If I take "not rich" to mean unable to afford cryonic suspension without giving up other things that contribute significantly to my QALY-count, agreed. That said, that seems like a pretty low threshold for "rich."
I belong to the We-Have-to-Get-Off-Butts-And-Make-Cryonics-Work School, which makes the usual probability approach pretty useless. Thomas Donaldson wrote that if treat our current choices as the "seeds" of future events, then probability becomes something which we can start to control in our favor.
http://www.alcor.org/printable.cgi?fname=Library%2Fhtml%2Fprobability.html
It's so sad. I got a chance to meet him when he came to speak at my school slightly before he was diagnosed. One of the best speakers we've had.
Had a shot of whiskey while watching the best of "hitchslap" playlist on youtube. a great thinker that wil be deeply missed. While i definitely did not agree on all his stances (iraq war) there have been very few men I have been in agreement as much as Hitchens.
He will live on through his work though, the only true form of an "after life".

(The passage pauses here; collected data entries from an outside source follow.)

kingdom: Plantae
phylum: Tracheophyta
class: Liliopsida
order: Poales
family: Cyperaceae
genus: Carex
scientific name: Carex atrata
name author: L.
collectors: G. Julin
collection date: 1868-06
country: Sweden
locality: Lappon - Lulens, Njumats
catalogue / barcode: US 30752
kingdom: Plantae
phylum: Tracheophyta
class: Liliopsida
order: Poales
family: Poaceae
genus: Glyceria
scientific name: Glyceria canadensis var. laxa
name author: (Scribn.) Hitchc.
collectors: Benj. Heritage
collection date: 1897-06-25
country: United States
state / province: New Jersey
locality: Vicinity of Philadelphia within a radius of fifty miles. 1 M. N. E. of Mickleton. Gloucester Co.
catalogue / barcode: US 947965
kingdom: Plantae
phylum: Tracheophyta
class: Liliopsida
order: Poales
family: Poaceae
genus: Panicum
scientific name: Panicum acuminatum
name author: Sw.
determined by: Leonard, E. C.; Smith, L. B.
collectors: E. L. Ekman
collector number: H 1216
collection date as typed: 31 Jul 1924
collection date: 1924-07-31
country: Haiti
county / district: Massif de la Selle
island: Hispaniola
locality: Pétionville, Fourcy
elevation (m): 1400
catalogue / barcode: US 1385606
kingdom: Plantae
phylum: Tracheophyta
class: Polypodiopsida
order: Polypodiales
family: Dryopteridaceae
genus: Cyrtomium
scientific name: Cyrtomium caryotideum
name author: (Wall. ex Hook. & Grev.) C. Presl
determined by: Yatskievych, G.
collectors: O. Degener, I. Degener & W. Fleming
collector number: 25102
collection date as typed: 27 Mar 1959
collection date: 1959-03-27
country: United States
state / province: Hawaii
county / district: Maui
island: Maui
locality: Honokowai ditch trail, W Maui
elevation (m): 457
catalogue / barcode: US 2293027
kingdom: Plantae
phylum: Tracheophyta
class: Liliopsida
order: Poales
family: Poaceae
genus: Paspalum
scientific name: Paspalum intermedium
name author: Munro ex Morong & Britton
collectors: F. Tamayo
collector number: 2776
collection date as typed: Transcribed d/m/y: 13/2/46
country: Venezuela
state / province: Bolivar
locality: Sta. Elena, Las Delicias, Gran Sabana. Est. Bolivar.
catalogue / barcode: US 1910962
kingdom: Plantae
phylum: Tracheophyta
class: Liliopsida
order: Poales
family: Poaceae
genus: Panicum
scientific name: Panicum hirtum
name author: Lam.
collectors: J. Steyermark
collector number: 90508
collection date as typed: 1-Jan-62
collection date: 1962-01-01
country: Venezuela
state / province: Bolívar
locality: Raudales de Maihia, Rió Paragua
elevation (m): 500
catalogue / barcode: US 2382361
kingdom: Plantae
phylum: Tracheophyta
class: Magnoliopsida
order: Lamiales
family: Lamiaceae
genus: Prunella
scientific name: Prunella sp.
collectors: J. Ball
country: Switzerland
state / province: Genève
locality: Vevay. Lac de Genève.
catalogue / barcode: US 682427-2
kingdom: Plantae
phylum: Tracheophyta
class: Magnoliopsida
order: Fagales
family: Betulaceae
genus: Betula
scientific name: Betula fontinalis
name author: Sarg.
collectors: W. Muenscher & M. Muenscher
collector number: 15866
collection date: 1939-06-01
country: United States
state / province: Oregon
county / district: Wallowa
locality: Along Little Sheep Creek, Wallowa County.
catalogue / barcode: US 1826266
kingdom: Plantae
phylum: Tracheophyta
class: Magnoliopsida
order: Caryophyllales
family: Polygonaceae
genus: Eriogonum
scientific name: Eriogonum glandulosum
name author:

I've just posted a posthumous criticism of Hitchens' dismissal of cryonics to Hacker News and G+:
http://news.ycombinator.com/item?id=3367615
https://plus.google.com/104271274646422270766/posts/9jnaAgQzCVa
After a 3 second search, I couldn't find the quote, but I recently read a quote from Hitchens saying he had no political party, and was just a rationalist.
He's said it in many ways at different times, but he seemed to characterize himself as a partisan of Enlightenment values of rationality and freedom over faith and force.
Having been diagnosed with cancer last year, writer Christopher Hitchens has died. He was known as as an outspoken atheist, which is not, in itself, identical to being a committed rationalist in any systematic way. Even so, he seemed to have the virtue of moral courage, the willingness to speak the truth as he saw it, without fear.